- Task to complete -
Go through the records below and set each one down exactly, leaving out any pictures.
(Source material)
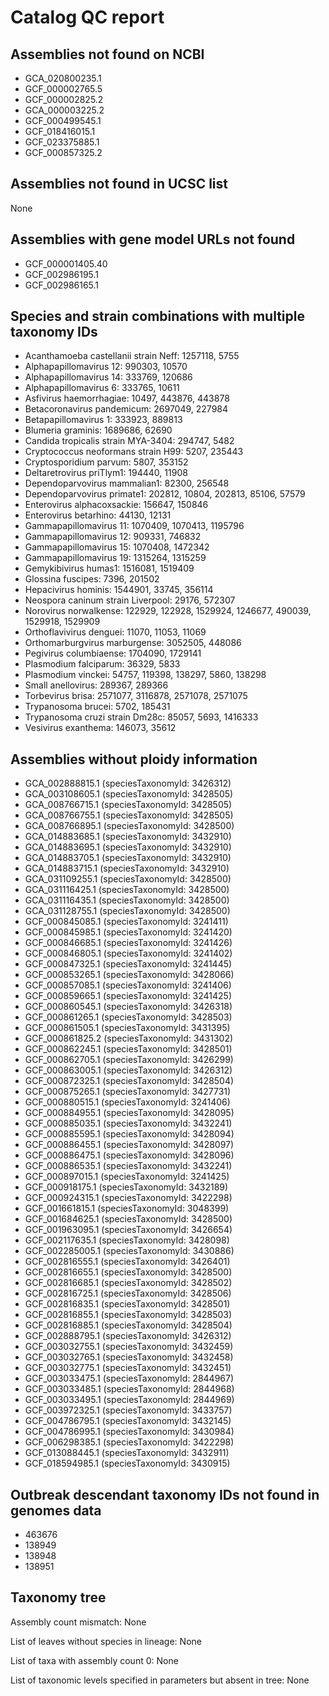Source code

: # Catalog QC report

## Assemblies not found on NCBI

- GCA_020800235.1
- GCF_000002765.5
- GCF_000002825.2
- GCA_000003225.2
- GCF_000499545.1
- GCF_018416015.1
- GCF_023375885.1
- GCF_000857325.2

## Assemblies not found in UCSC list

None

## Assemblies with gene model URLs not found

- GCF_000001405.40
- GCF_002986195.1
- GCF_002986165.1

## Species and strain combinations with multiple taxonomy IDs

- Acanthamoeba castellanii strain Neff: 1257118, 5755
- Alphapapillomavirus 12: 990303, 10570
- Alphapapillomavirus 14: 333769, 120686
- Alphapapillomavirus 6: 333765, 10611
- Asfivirus haemorrhagiae: 10497, 443876, 443878
- Betacoronavirus pandemicum: 2697049, 227984
- Betapapillomavirus 1: 333923, 889813
- Blumeria graminis: 1689686, 62690
- Candida tropicalis strain MYA-3404: 294747, 5482
- Cryptococcus neoformans strain H99: 5207, 235443
- Cryptosporidium parvum: 5807, 353152
- Deltaretrovirus priTlym1: 194440, 11908
- Dependoparvovirus mammalian1: 82300, 256548
- Dependoparvovirus primate1: 202812, 10804, 202813, 85106, 57579
- Enterovirus alphacoxsackie: 156647, 150846
- Enterovirus betarhino: 44130, 12131
- Gammapapillomavirus 11: 1070409, 1070413, 1195796
- Gammapapillomavirus 12: 909331, 746832
- Gammapapillomavirus 15: 1070408, 1472342
- Gammapapillomavirus 19: 1315264, 1315259
- Gemykibivirus humas1: 1516081, 1519409
- Glossina fuscipes: 7396, 201502
- Hepacivirus hominis: 1544901, 33745, 356114
- Neospora caninum strain Liverpool: 29176, 572307
- Norovirus norwalkense: 122929, 122928, 1529924, 1246677, 490039, 1529918, 1529909
- Orthoflavivirus denguei: 11070, 11053, 11069
- Orthomarburgvirus marburgense: 3052505, 448086
- Pegivirus columbiaense: 1704090, 1729141
- Plasmodium falciparum: 36329, 5833
- Plasmodium vinckei: 54757, 119398, 138297, 5860, 138298
- Small anellovirus: 289367, 289366
- Torbevirus brisa: 2571077, 3116878, 2571078, 2571075
- Trypanosoma brucei: 5702, 185431
- Trypanosoma cruzi strain Dm28c: 85057, 5693, 1416333
- Vesivirus exanthema: 146073, 35612

## Assemblies without ploidy information

- GCA_002888815.1 (speciesTaxonomyId: 3426312)
- GCA_003108605.1 (speciesTaxonomyId: 3428505)
- GCA_008766715.1 (speciesTaxonomyId: 3428505)
- GCA_008766755.1 (speciesTaxonomyId: 3428505)
- GCA_008766895.1 (speciesTaxonomyId: 3428500)
- GCA_014883685.1 (speciesTaxonomyId: 3432910)
- GCA_014883695.1 (speciesTaxonomyId: 3432910)
- GCA_014883705.1 (speciesTaxonomyId: 3432910)
- GCA_014883715.1 (speciesTaxonomyId: 3432910)
- GCA_031109255.1 (speciesTaxonomyId: 3428500)
- GCA_031116425.1 (speciesTaxonomyId: 3428500)
- GCA_031116435.1 (speciesTaxonomyId: 3428500)
- GCA_031128755.1 (speciesTaxonomyId: 3428500)
- GCF_000845085.1 (speciesTaxonomyId: 3241411)
- GCF_000845985.1 (speciesTaxonomyId: 3241420)
- GCF_000846685.1 (speciesTaxonomyId: 3241426)
- GCF_000846805.1 (speciesTaxonomyId: 3241402)
- GCF_000847325.1 (speciesTaxonomyId: 3241445)
- GCF_000853265.1 (speciesTaxonomyId: 3428066)
- GCF_000857085.1 (speciesTaxonomyId: 3241406)
- GCF_000859665.1 (speciesTaxonomyId: 3241425)
- GCF_000860545.1 (speciesTaxonomyId: 3426318)
- GCF_000861265.1 (speciesTaxonomyId: 3428503)
- GCF_000861505.1 (speciesTaxonomyId: 3431395)
- GCF_000861825.2 (speciesTaxonomyId: 3431302)
- GCF_000862245.1 (speciesTaxonomyId: 3428501)
- GCF_000862705.1 (speciesTaxonomyId: 3426299)
- GCF_000863005.1 (speciesTaxonomyId: 3426312)
- GCF_000872325.1 (speciesTaxonomyId: 3428504)
- GCF_000875265.1 (speciesTaxonomyId: 3427731)
- GCF_000880515.1 (speciesTaxonomyId: 3241406)
- GCF_000884955.1 (speciesTaxonomyId: 3428095)
- GCF_000885035.1 (speciesTaxonomyId: 3432241)
- GCF_000885595.1 (speciesTaxonomyId: 3428094)
- GCF_000886455.1 (speciesTaxonomyId: 3428097)
- GCF_000886475.1 (speciesTaxonomyId: 3428096)
- GCF_000886535.1 (speciesTaxonomyId: 3432241)
- GCF_000897015.1 (speciesTaxonomyId: 3241425)
- GCF_000918175.1 (speciesTaxonomyId: 3432189)
- GCF_000924315.1 (speciesTaxonomyId: 3422298)
- GCF_001661815.1 (speciesTaxonomyId: 3048399)
- GCF_001684625.1 (speciesTaxonomyId: 3428500)
- GCF_001963095.1 (speciesTaxonomyId: 3426654)
- GCF_002117635.1 (speciesTaxonomyId: 3428098)
- GCF_002285005.1 (speciesTaxonomyId: 3430886)
- GCF_002816555.1 (speciesTaxonomyId: 3426401)
- GCF_002816655.1 (speciesTaxonomyId: 3428500)
- GCF_002816685.1 (speciesTaxonomyId: 3428502)
- GCF_002816725.1 (speciesTaxonomyId: 3428506)
- GCF_002816835.1 (speciesTaxonomyId: 3428501)
- GCF_002816855.1 (speciesTaxonomyId: 3428503)
- GCF_002816885.1 (speciesTaxonomyId: 3428504)
- GCF_002888795.1 (speciesTaxonomyId: 3426312)
- GCF_003032755.1 (speciesTaxonomyId: 3432459)
- GCF_003032765.1 (speciesTaxonomyId: 3432458)
- GCF_003032775.1 (speciesTaxonomyId: 3432451)
- GCF_003033475.1 (speciesTaxonomyId: 2844967)
- GCF_003033485.1 (speciesTaxonomyId: 2844968)
- GCF_003033495.1 (speciesTaxonomyId: 2844969)
- GCF_003972325.1 (speciesTaxonomyId: 3433757)
- GCF_004786795.1 (speciesTaxonomyId: 3432145)
- GCF_004786995.1 (speciesTaxonomyId: 3430984)
- GCF_006298385.1 (speciesTaxonomyId: 3422298)
- GCF_013088445.1 (speciesTaxonomyId: 3432911)
- GCF_018594985.1 (speciesTaxonomyId: 3430915)

## Outbreak descendant taxonomy IDs not found in genomes data

- 463676
- 138949
- 138948
- 138951

## Taxonomy tree

Assembly count mismatch: None

List of leaves without species in lineage: None

List of taxa with assembly count 0: None

List of taxonomic levels specified in parameters but absent in tree: None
(End Source material)
- Answer below -
Source code

: # Catalog QC report

## Assemblies not found on NCBI

- GCA_020800235.1
- GCF_000002765.5
- GCF_000002825.2
- GCA_000003225.2
- GCF_000499545.1
- GCF_018416015.1
- GCF_023375885.1
- GCF_000857325.2

## Assemblies not found in UCSC list

None

## Assemblies with gene model URLs not found

- GCF_000001405.40
- GCF_002986195.1
- GCF_002986165.1

## Species and strain combinations with multiple taxonomy IDs

- Acanthamoeba castellanii strain Neff: 1257118, 5755
- Alphapapillomavirus 12: 990303, 10570
- Alphapapillomavirus 14: 333769, 120686
- Alphapapillomavirus 6: 333765, 10611
- Asfivirus haemorrhagiae: 10497, 443876, 443878
- Betacoronavirus pandemicum: 2697049, 227984
- Betapapillomavirus 1: 333923, 889813
- Blumeria graminis: 1689686, 62690
- Candida tropicalis strain MYA-3404: 294747, 5482
- Cryptococcus neoformans strain H99: 5207, 235443
- Cryptosporidium parvum: 5807, 353152
- Deltaretrovirus priTlym1: 194440, 11908
- Dependoparvovirus mammalian1: 82300, 256548
- Dependoparvovirus primate1: 202812, 10804, 202813, 85106, 57579
- Enterovirus alphacoxsackie: 156647, 150846
- Enterovirus betarhino: 44130, 12131
- Gammapapillomavirus 11: 1070409, 1070413, 1195796
- Gammapapillomavirus 12: 909331, 746832
- Gammapapillomavirus 15: 1070408, 1472342
- Gammapapillomavirus 19: 1315264, 1315259
- Gemykibivirus humas1: 1516081, 1519409
- Glossina fuscipes: 7396, 201502
- Hepacivirus hominis: 1544901, 33745, 356114
- Neospora caninum strain Liverpool: 29176, 572307
- Norovirus norwalkense: 122929, 122928, 1529924, 1246677, 490039, 1529918, 1529909
- Orthoflavivirus denguei: 11070, 11053, 11069
- Orthomarburgvirus marburgense: 3052505, 448086
- Pegivirus columbiaense: 1704090, 1729141
- Plasmodium falciparum: 36329, 5833
- Plasmodium vinckei: 54757, 119398, 138297, 5860, 138298
- Small anellovirus: 289367, 289366
- Torbevirus brisa: 2571077, 3116878, 2571078, 2571075
- Trypanosoma brucei: 5702, 185431
- Trypanosoma cruzi strain Dm28c: 85057, 5693, 1416333
- Vesivirus exanthema: 146073, 35612

## Assemblies without ploidy information

- GCA_002888815.1 (speciesTaxonomyId: 3426312)
- GCA_003108605.1 (speciesTaxonomyId: 3428505)
- GCA_008766715.1 (speciesTaxonomyId: 3428505)
- GCA_008766755.1 (speciesTaxonomyId: 3428505)
- GCA_008766895.1 (speciesTaxonomyId: 3428500)
- GCA_014883685.1 (speciesTaxonomyId: 3432910)
- GCA_014883695.1 (speciesTaxonomyId: 3432910)
- GCA_014883705.1 (speciesTaxonomyId: 3432910)
- GCA_014883715.1 (speciesTaxonomyId: 3432910)
- GCA_031109255.1 (speciesTaxonomyId: 3428500)
- GCA_031116425.1 (speciesTaxonomyId: 3428500)
- GCA_031116435.1 (speciesTaxonomyId: 3428500)
- GCA_031128755.1 (speciesTaxonomyId: 3428500)
- GCF_000845085.1 (speciesTaxonomyId: 3241411)
- GCF_000845985.1 (speciesTaxonomyId: 3241420)
- GCF_000846685.1 (speciesTaxonomyId: 3241426)
- GCF_000846805.1 (speciesTaxonomyId: 3241402)
- GCF_000847325.1 (speciesTaxonomyId: 3241445)
- GCF_000853265.1 (speciesTaxonomyId: 3428066)
- GCF_000857085.1 (speciesTaxonomyId: 3241406)
- GCF_000859665.1 (speciesTaxonomyId: 3241425)
- GCF_000860545.1 (speciesTaxonomyId: 3426318)
- GCF_000861265.1 (speciesTaxonomyId: 3428503)
- GCF_000861505.1 (speciesTaxonomyId: 3431395)
- GCF_000861825.2 (speciesTaxonomyId: 3431302)
- GCF_000862245.1 (speciesTaxonomyId: 3428501)
- GCF_000862705.1 (speciesTaxonomyId: 3426299)
- GCF_000863005.1 (speciesTaxonomyId: 3426312)
- GCF_000872325.1 (speciesTaxonomyId: 3428504)
- GCF_000875265.1 (speciesTaxonomyId: 3427731)
- GCF_000880515.1 (speciesTaxonomyId: 3241406)
- GCF_000884955.1 (speciesTaxonomyId: 3428095)
- GCF_000885035.1 (speciesTaxonomyId: 3432241)
- GCF_000885595.1 (speciesTaxonomyId: 3428094)
- GCF_000886455.1 (speciesTaxonomyId: 3428097)
- GCF_000886475.1 (speciesTaxonomyId: 3428096)
- GCF_000886535.1 (speciesTaxonomyId: 3432241)
- GCF_000897015.1 (speciesTaxonomyId: 3241425)
- GCF_000918175.1 (speciesTaxonomyId: 3432189)
- GCF_000924315.1 (speciesTaxonomyId: 3422298)
- GCF_001661815.1 (speciesTaxonomyId: 3048399)
- GCF_001684625.1 (speciesTaxonomyId: 3428500)
- GCF_001963095.1 (speciesTaxonomyId: 3426654)
- GCF_002117635.1 (speciesTaxonomyId: 3428098)
- GCF_002285005.1 (speciesTaxonomyId: 3430886)
- GCF_002816555.1 (speciesTaxonomyId: 3426401)
- GCF_002816655.1 (speciesTaxonomyId: 3428500)
- GCF_002816685.1 (speciesTaxonomyId: 3428502)
- GCF_002816725.1 (speciesTaxonomyId: 3428506)
- GCF_002816835.1 (speciesTaxonomyId: 3428501)
- GCF_002816855.1 (speciesTaxonomyId: 3428503)
- GCF_002816885.1 (speciesTaxonomyId: 3428504)
- GCF_002888795.1 (speciesTaxonomyId: 3426312)
- GCF_003032755.1 (speciesTaxonomyId: 3432459)
- GCF_003032765.1 (speciesTaxonomyId: 3432458)
- GCF_003032775.1 (speciesTaxonomyId: 3432451)
- GCF_003033475.1 (speciesTaxonomyId: 2844967)
- GCF_003033485.1 (speciesTaxonomyId: 2844968)
- GCF_003033495.1 (speciesTaxonomyId: 2844969)
- GCF_003972325.1 (speciesTaxonomyId: 3433757)
- GCF_004786795.1 (speciesTaxonomyId: 3432145)
- GCF_004786995.1 (speciesTaxonomyId: 3430984)
- GCF_006298385.1 (speciesTaxonomyId: 3422298)
- GCF_013088445.1 (speciesTaxonomyId: 3432911)
- GCF_018594985.1 (speciesTaxonomyId: 3430915)

## Outbreak descendant taxonomy IDs not found in genomes data

- 463676
- 138949
- 138948
- 138951

## Taxonomy tree

Assembly count mismatch: None

List of leaves without species in lineage: None

List of taxa with assembly count 0: None

List of taxonomic levels specified in parameters but absent in tree: None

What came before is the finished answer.